A new dvd burner is only about $30Cdn.
The motherboard will have 8 or more USB 2.0 outputs and multi-channel onboard sound of decent quality. But that sound card might be the one component worth moving, if it has less distortion and a better digital to analog convertor.
Nobody uses floppies any more, except dinosaurs like me. Burn the Ultimate Boot CD and you won't need the floppy.
Your build will be easier, the end result better, and the current computer will still be useful, as a backup or for parents or kids.
January 9th, 2008, 05:59 PM
Thanks for the advice. That's a big issue if the old motherboard won't support SATA and the new motherboard won't fit in the old case. I removed my cpu fan and saw that the PSU is only rated for 250 W. This will be inadequate especially if I get a beefy video card in the future.

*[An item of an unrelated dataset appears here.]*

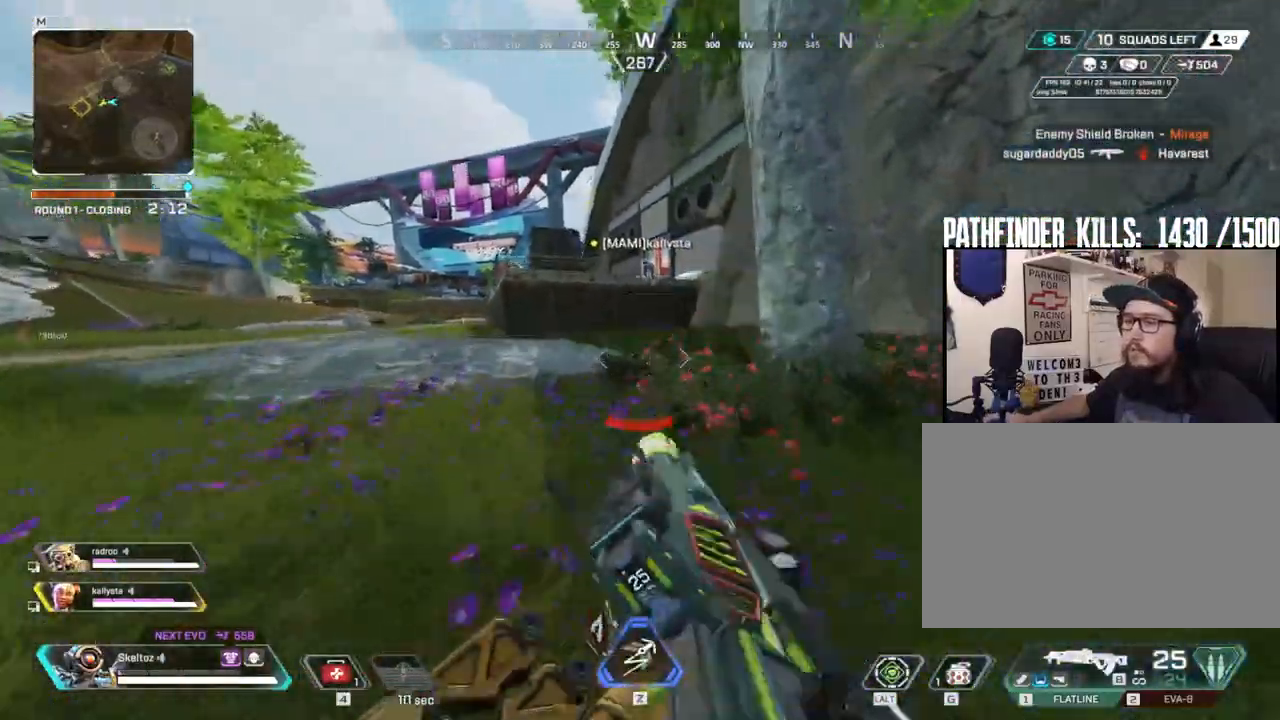
{"keys": ["4", "w"], "mouse": ["left"], "events": [[67, "space", "up"], [167, "4", "down"], [483, "mouse_left", "down"]]}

I will buy a DVDR drive, case, CPU cooler, and 450W PSU. This should add about $200 to my build, bringing the new total to $800.
January 9th, 2008, 10:05 PM
Get a good psu, rather than a generic. Look for one with 80+ certification. It means 80% or more efficiency. That means less power is turned into waste heat, which would have to be exhausted by higher fan speeds.
There are scads of links to good psu articles and reliable test reports in the psu link in my sig. Seasonic, Corsair, Enermax are good examples. I found a good Seasonic oem of about 500 watts for about $75 at newegg for another member recently. It was the best I could find there for that money.